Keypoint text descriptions
'''

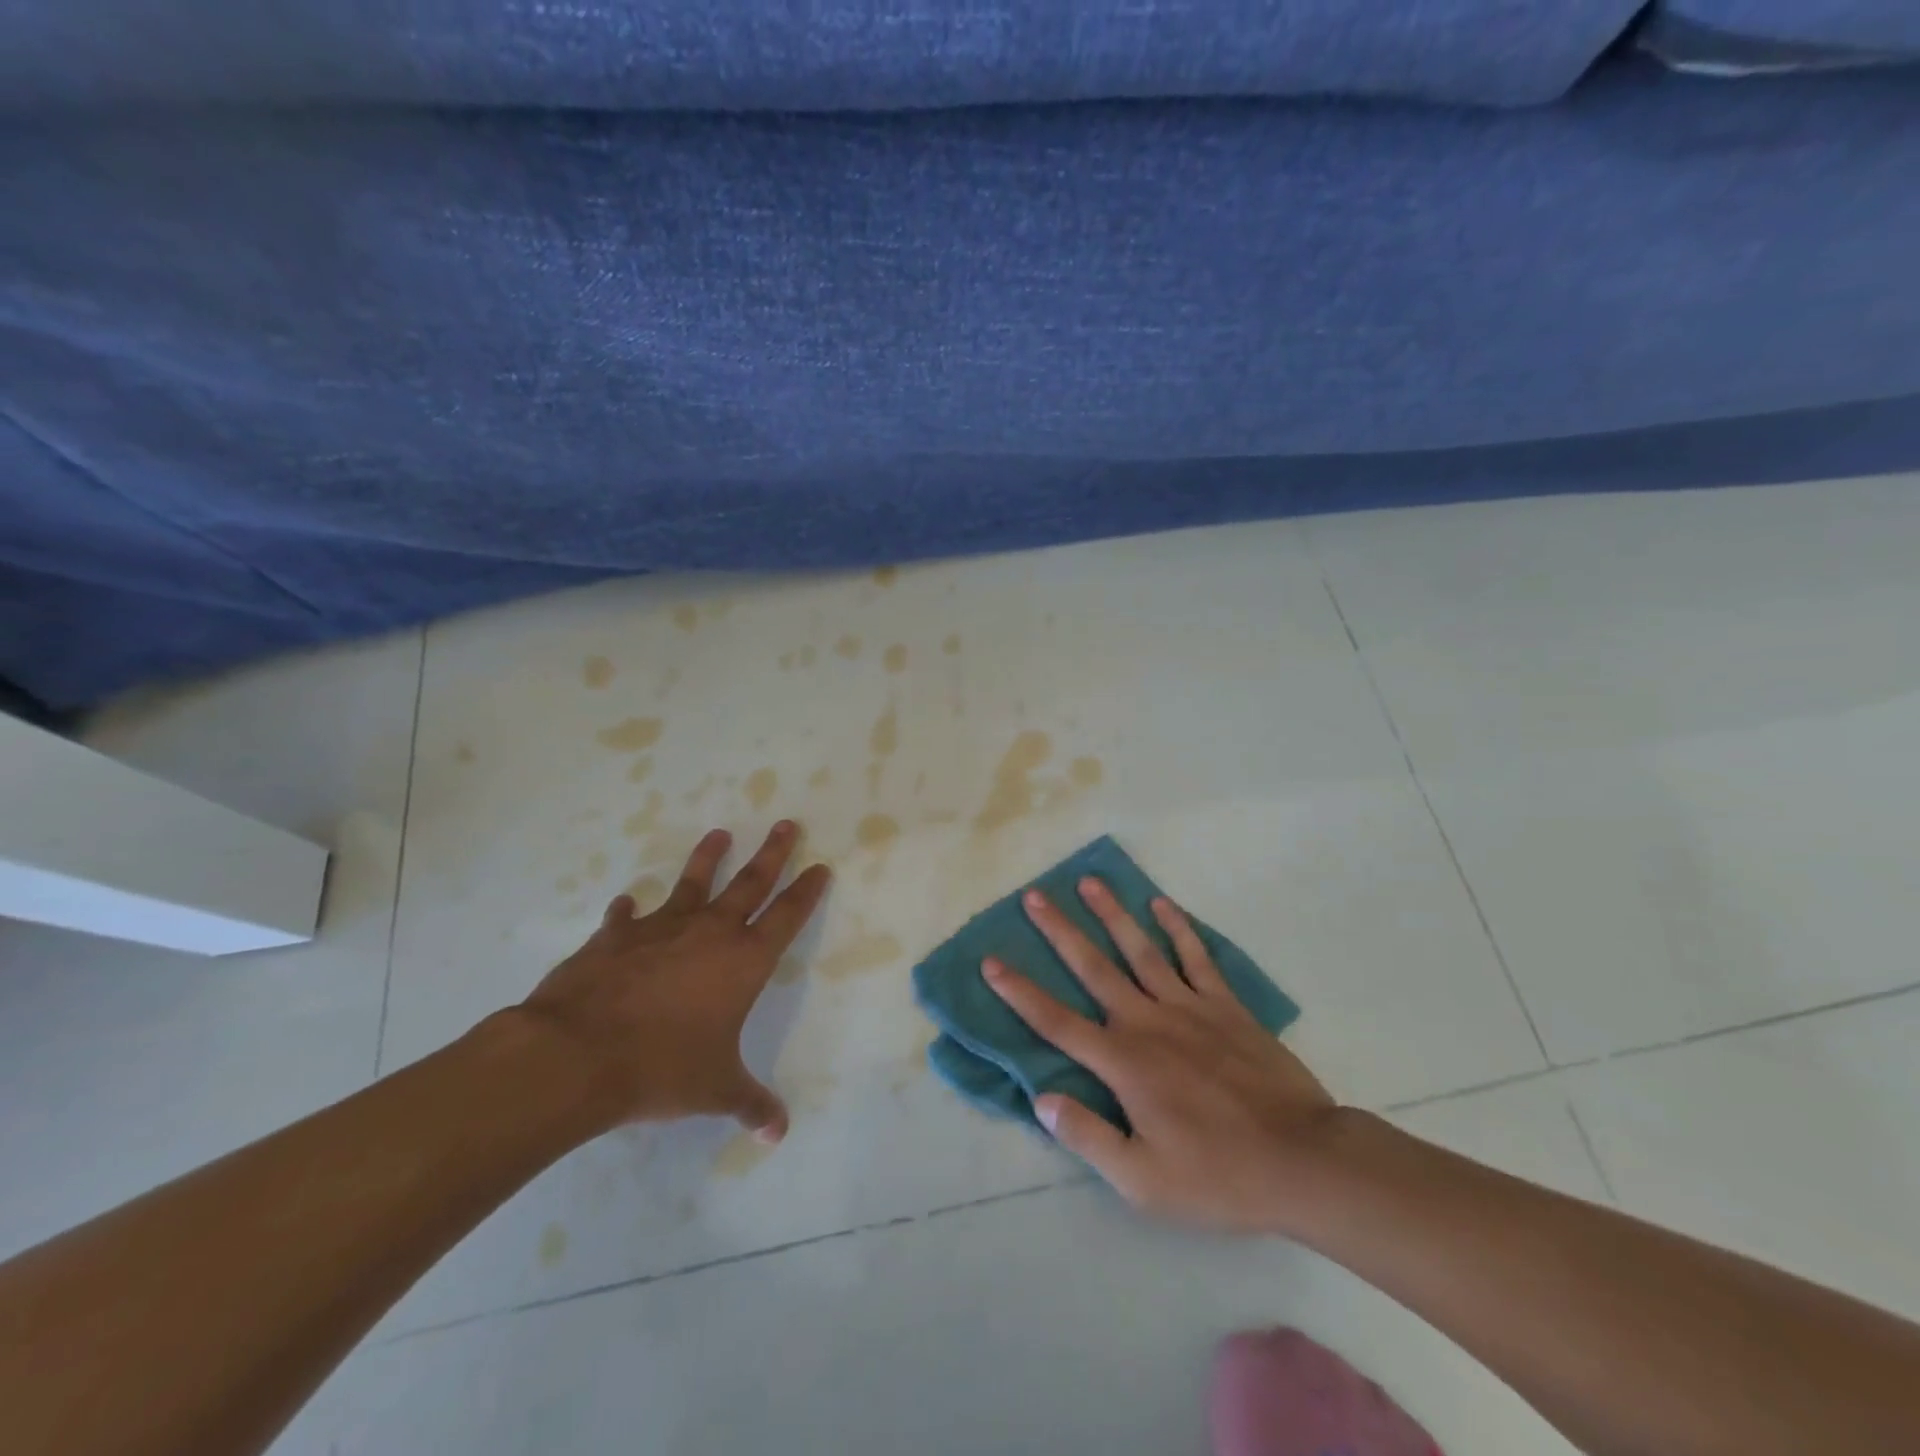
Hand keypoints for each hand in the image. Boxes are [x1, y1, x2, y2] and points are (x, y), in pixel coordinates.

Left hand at [516, 821, 830, 1140]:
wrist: (578, 1055)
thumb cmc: (662, 1068)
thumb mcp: (715, 1090)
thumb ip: (751, 1104)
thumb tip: (778, 1133)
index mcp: (743, 961)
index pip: (787, 916)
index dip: (806, 891)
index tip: (820, 866)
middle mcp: (709, 933)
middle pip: (750, 883)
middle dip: (772, 853)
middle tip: (785, 824)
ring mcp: (660, 929)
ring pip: (693, 883)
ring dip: (708, 858)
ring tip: (719, 833)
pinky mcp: (615, 937)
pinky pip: (627, 917)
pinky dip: (629, 910)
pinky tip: (627, 902)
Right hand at [984, 879, 1338, 1234]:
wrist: (1303, 1161)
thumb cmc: (1218, 1175)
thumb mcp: (1143, 1181)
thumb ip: (1088, 1136)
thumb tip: (1041, 1098)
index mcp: (1123, 1063)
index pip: (1057, 1022)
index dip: (1020, 992)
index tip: (991, 961)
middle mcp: (1147, 1022)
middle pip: (1093, 968)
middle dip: (1059, 931)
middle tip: (1034, 896)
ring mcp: (1189, 1007)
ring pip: (1141, 950)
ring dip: (1112, 914)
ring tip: (1090, 882)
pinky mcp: (1225, 1006)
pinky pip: (1197, 957)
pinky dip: (1179, 928)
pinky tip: (1162, 903)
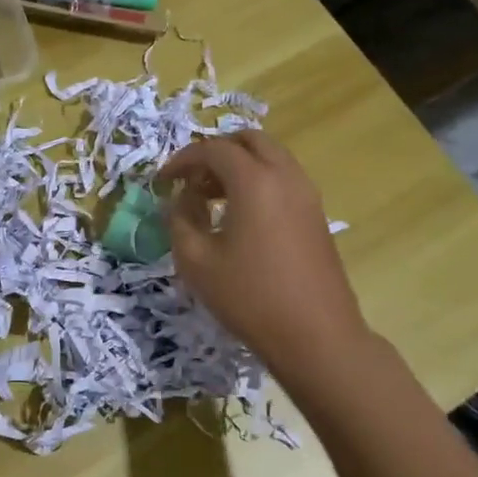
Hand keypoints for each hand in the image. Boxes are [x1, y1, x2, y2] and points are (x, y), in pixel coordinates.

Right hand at [158, 131, 367, 378]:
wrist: (316, 336)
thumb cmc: (249, 297)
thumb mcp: (196, 261)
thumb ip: (179, 220)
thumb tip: (180, 200)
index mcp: (254, 181)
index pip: (212, 149)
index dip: (181, 160)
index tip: (161, 181)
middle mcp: (285, 176)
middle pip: (248, 140)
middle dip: (215, 152)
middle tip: (191, 180)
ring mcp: (307, 194)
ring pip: (270, 157)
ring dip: (238, 166)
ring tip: (211, 199)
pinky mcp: (316, 215)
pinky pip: (283, 179)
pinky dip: (258, 182)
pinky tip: (239, 217)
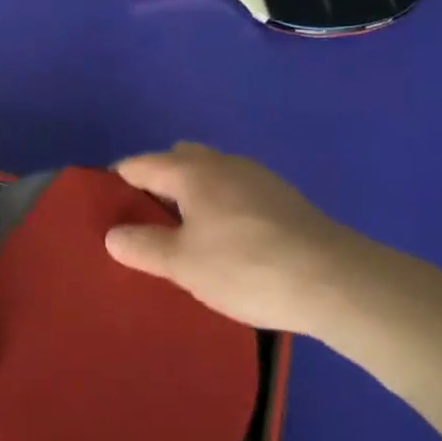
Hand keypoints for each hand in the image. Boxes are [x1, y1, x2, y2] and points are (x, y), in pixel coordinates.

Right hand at [106, 143, 374, 333]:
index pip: (140, 164)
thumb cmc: (245, 266)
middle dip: (157, 183)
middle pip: (177, 160)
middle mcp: (222, 163)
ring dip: (192, 195)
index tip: (107, 210)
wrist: (334, 280)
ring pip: (210, 174)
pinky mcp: (283, 198)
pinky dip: (220, 206)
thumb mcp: (183, 264)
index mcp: (191, 171)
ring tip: (187, 236)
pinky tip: (228, 242)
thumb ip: (142, 246)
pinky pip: (235, 191)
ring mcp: (257, 177)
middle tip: (148, 224)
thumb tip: (113, 235)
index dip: (118, 183)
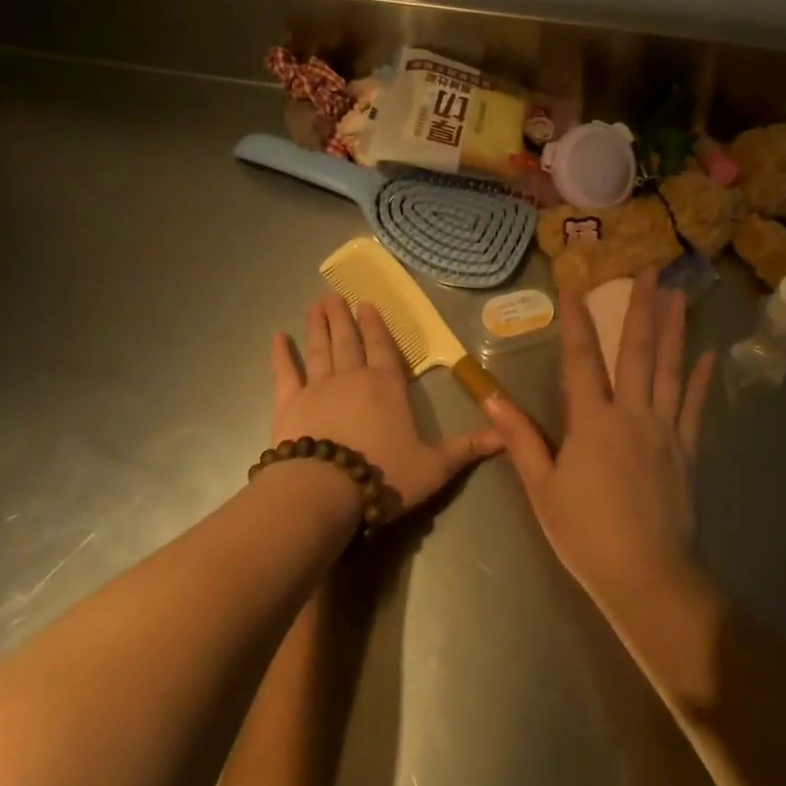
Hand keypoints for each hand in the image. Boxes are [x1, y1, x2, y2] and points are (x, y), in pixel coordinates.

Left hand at [270, 295, 502, 513]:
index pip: (382, 348)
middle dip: (343, 317)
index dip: (376, 326)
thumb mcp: (434, 466)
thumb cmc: (383, 475)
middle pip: (348, 341)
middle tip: (334, 295)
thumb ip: (467, 448)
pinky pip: (284, 373)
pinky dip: (281, 355)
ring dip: (318, 326)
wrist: (325, 490)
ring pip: (319, 349)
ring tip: (315, 304)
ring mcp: (318, 388)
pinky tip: (277, 337)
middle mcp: (352, 377)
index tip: (366, 304)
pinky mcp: (289, 404)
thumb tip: (507, 436)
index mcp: (387, 386)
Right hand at [489, 269, 714, 620]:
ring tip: (677, 294)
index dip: (577, 320)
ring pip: (671, 370)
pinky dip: (702, 380)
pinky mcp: (687, 451)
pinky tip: (709, 355)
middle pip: (637, 352)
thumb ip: (520, 440)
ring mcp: (665, 430)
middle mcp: (632, 414)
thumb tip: (491, 400)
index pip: (582, 359)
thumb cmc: (586, 534)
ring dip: (674, 329)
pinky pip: (696, 407)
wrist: (647, 577)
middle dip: (642, 308)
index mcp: (592, 422)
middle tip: (650, 269)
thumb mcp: (542, 489)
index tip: (576, 285)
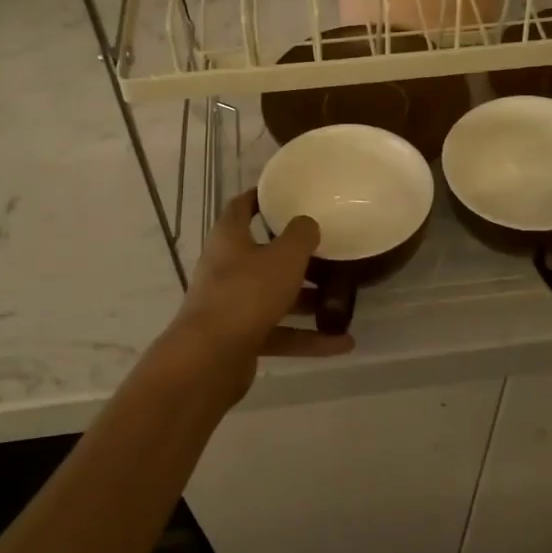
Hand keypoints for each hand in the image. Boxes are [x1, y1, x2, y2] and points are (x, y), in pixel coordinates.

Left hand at [172, 190, 353, 361]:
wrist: (210, 358)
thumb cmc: (247, 292)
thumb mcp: (284, 257)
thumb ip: (300, 236)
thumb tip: (306, 224)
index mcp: (229, 239)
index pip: (240, 208)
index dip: (259, 198)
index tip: (283, 194)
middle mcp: (226, 269)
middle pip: (261, 256)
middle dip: (294, 257)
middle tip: (326, 251)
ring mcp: (231, 306)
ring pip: (274, 298)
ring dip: (306, 301)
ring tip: (342, 301)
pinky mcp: (240, 339)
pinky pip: (279, 333)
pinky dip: (307, 338)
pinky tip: (341, 343)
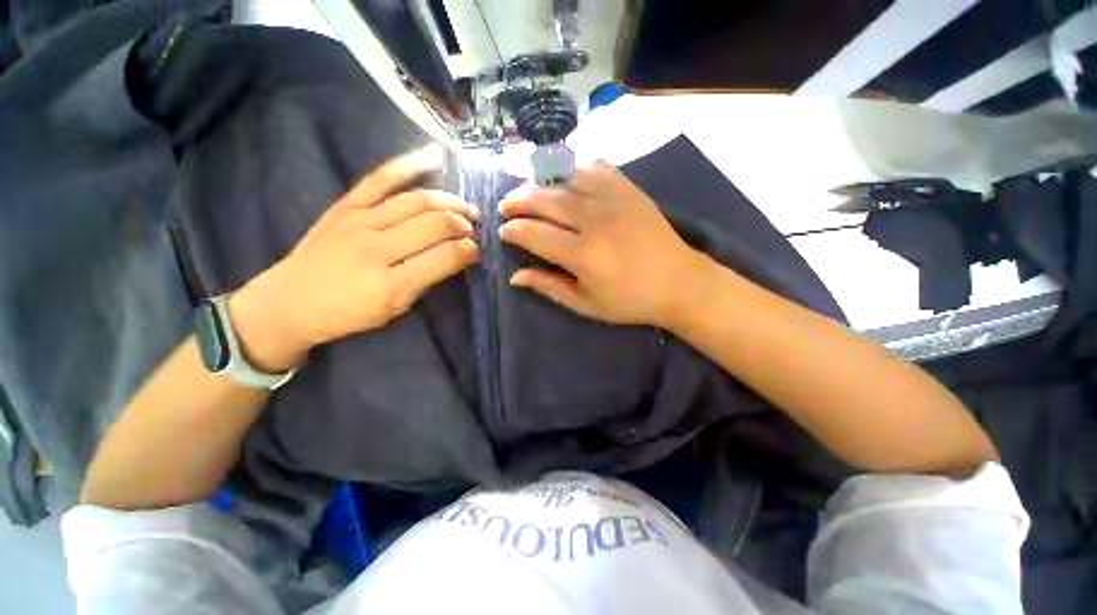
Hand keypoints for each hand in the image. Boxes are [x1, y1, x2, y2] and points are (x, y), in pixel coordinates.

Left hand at [229, 146, 479, 371]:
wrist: (289, 302)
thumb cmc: (347, 314)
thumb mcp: (394, 310)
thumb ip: (426, 281)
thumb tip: (457, 256)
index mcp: (392, 284)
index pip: (446, 257)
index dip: (469, 250)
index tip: (477, 251)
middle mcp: (377, 248)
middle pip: (435, 224)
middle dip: (464, 224)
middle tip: (475, 228)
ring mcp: (359, 221)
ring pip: (417, 201)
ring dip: (450, 201)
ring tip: (466, 207)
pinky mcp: (345, 205)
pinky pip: (381, 178)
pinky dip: (410, 164)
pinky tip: (434, 157)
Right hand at [498, 161, 711, 327]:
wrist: (679, 283)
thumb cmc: (630, 301)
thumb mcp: (586, 304)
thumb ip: (549, 287)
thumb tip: (515, 276)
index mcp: (582, 254)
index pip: (534, 234)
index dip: (514, 231)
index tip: (504, 232)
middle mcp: (594, 221)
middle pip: (545, 200)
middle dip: (518, 201)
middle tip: (506, 206)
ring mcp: (613, 199)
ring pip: (565, 180)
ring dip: (541, 184)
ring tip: (529, 192)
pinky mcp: (629, 189)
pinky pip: (595, 168)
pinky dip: (575, 169)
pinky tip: (566, 178)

'''

# About this task
Transcribe the data exactly and leave no picture in the copy.

# Task solution
Hand keypoints for each hand in the image. Boxes are [x1, y1, x2, y2] and points are (x, y), in pixel coordinates.

Left hand at [516, 821, 830, 1140]:
wrist: (578, 1055)
thumb cmc: (662, 1068)
thumb mcp: (715, 1090)
thumb ip: (751, 1104)
thumb tip: (778, 1133)
index mcp: (743, 961)
index pip: (787, 916)
index dip: (806, 891)
index tip: (820, 866)
middle mcp: (709, 933)
middle pip: (750, 883)
middle dip: (772, 853)
middle tip: (785, 824)
ring mcp: (660, 929)
ring pip: (693, 883)
ring dip: (708, 858)
ring tip: (719, 833)
pinky mcp: (615, 937)
pinky pip: (627, 917)
pinky dip: (629, 910)
pinky tip: (627, 902)
Right hand at [984, 879, 1338, 1234]:
wrist: (1303, 1161)
thumb cmc: (1218, 1175)
thumb mcp: (1143, 1181)
thumb ip: (1088, 1136)
thumb tip: (1041, 1098)
index mcp: (1123, 1063)
index pip: (1057, 1022)
index dip: (1020, 992)
index tip: (991, 961)
middle mcp: (1147, 1022)
middle pip: (1093, 968)
middle dip: (1059, 931)
middle tip: (1034, 896)
ring mcp: (1189, 1007)
ring pip: (1141, 950)
ring dip: (1112, 914)
ring tip: (1090, 882)
pinky mcp: (1225, 1006)
pinky pip: (1197, 957)
pinky dip: (1179, 928)
pinky tip: (1162, 903)
Hand keypoints for each hand in the image. Boxes are [x1, y1, x2, y2] and points are (x, y), in pixel coordinates.

Right hand at [158, 131, 367, 378]:
wrist: (316, 336)
thumb cmc: (249, 297)
thumb mcp: (196, 261)
thumb ip: (179, 220)
thumb tip: (180, 200)
index mcp: (254, 181)
index pip: (212, 149)
index dip: (181, 160)
index tip: (161, 181)
middle mcp: (285, 176)
middle pip: (248, 140)
middle dip: (215, 152)
middle tip: (191, 180)
ring mcp: (307, 194)
ring pip: (270, 157)
ring dip: (238, 166)
ring tip: (211, 199)
pinky mcp: (316, 215)
pinky pip: (283, 179)
pinky dip: (258, 182)
pinky tip: (239, 217)
Hand keypoints for each hand in the image. Boxes are [x1, y1, x2, y2] and points are (x, y), in pixel coordinates.

Right hand at [106, 143, 374, 333]:
index pip: (140, 164)
thumb cmc: (245, 266)
middle dip: (157, 183)
middle pip: (177, 160)
middle mcp: (222, 163)
ring dip: (192, 195)
index tip: (107, 210)
wrist: (334, 280)
ring pip: (210, 174)
pinky mcp: (283, 198)
pinky dip: (220, 206)
thumb mcp: (183, 264)
index mcp: (191, 171)
ring tip: (187, 236)
pinky tip: (228, 242)
thumb ip: (142, 246)
pinky pip: (235, 191)
ring mcp: (257, 177)
middle tip: (148, 224)
thumb tip: (113, 235)
index dip: (118, 183)
Hand keypoints for each hand in the image. Boxes are [x1, y1, x2, y2] and points are (x, y), in pixel coordinates.

Left hand at [270, 295, 502, 513]:
index pip: (382, 348)
middle dip: (343, 317)
index dip: (376, 326)
thumb mcp: (434, 466)
thumb cmc: (383, 475)
middle pip: (348, 341)
middle tip: (334, 295)
thumb ip: (467, 448)
pinky pip: (284, 373)
pinky dip: (281, 355)
ring dip: (318, 326)
wrist: (325, 490)
ring pip: (319, 349)
ring tip: (315, 304)
ring mcp: (318, 388)
pinky tip: (277, 337)
middle mcp: (352, 377)
index tip: (366, 304)
pinky mcp: (289, 404)
thumb tip: (507, 436)
index mcp: (387, 386)
Right hand at [489, 269, 714, 620]:
ring tip: (677, 294)
index dip: (577, 320)
ring pip: (671, 370)
pinky dip: (702, 380)
pinky mcp: (687, 451)
pinky tip: (709, 355)
middle pip: (637, 352)
thumb ip: (520, 440)
ring mcp: (665, 430)
middle mcp: (632, 414)
thumb tip: (491, 400)
index pip: (582, 359)
thumb cmc: (586, 534)
ring dip: (674, 329)
pinky pip: (696, 407)
wrist: (647, 577)
middle dip: (642, 308)
index mcp: (592, 422)
middle tip: (650, 269)
thumb mcp: (542, 489)
index tip: (576, 285)
Hand keypoints for each hand in the image. Boxes are [x1, y1, x2, y2] and points are (x, y), in pixel coordinates.

Left hand at [172, 190, 353, 361]:
wrist: (210, 358)
thumb cmc: (247, 292)
thumb mcp: (284, 257)
thumb ip: (300, 236)
thumb tip: (306, 224)
index mcp: (229, 239)
index pip: (240, 208)
index dip: (259, 198)
index tip: (283, 194)
middle mcp: (226, 269)
middle pip: (261, 256)
middle dip: (294, 257)
middle tip: (326, 251)
ring mcp: (231, 306)
ring pip: (274, 298)
ring dip: (306, 301)
ring tip: (342, 301)
pinky mcp: (240, 339)
pinky pip: (279, 333)
pinky dip: (307, 338)
pinky tip: (341, 343)
Hand keypoints for each hand in the image. Boxes are [x1, y1, x2, y2] and points are (x, y), in pixel coordinates.

Left hand at [229, 146, 479, 371]:
wrist: (289, 302)
thumb cmc: (347, 314)
thumb mcp: (394, 310)
thumb ip: (426, 281)
thumb tip: (457, 256)
index mcp: (392, 284)
index pip: (446, 257)
index dip: (469, 250)
index tip: (477, 251)
middle mcp: (377, 248)
middle pip: (435, 224)
middle dip: (464, 224)
middle tip: (475, 228)
ring mcp: (359, 221)
ring pip: (417, 201)
ring dip: (450, 201)
ring tip: (466, 207)
pinky mcp: (345, 205)
pinky pip: (381, 178)
pinky dip: (410, 164)
pinky tip: (434, 157)
Right hand at [498, 161, 711, 327]:
wrist: (679, 283)
thumb cmc: (630, 301)
thumb mcp: (586, 304)
thumb ip: (549, 287)
thumb tip: (515, 276)
index mcp: (582, 254)
index pip: (534, 234)
index dip: (514, 231)
index tip: (504, 232)
middle mcp: (594, 221)
middle pip: (545, 200)
middle dip: (518, 201)
middle tip: (506, 206)
ring mcp: (613, 199)
ring pip: (565, 180)
ring dip: (541, 184)
ring tip: (529, 192)
pinky mcp: (629, 189)
pinky pip: (595, 168)
pinky dip: (575, 169)
pinky tip: (566, 178)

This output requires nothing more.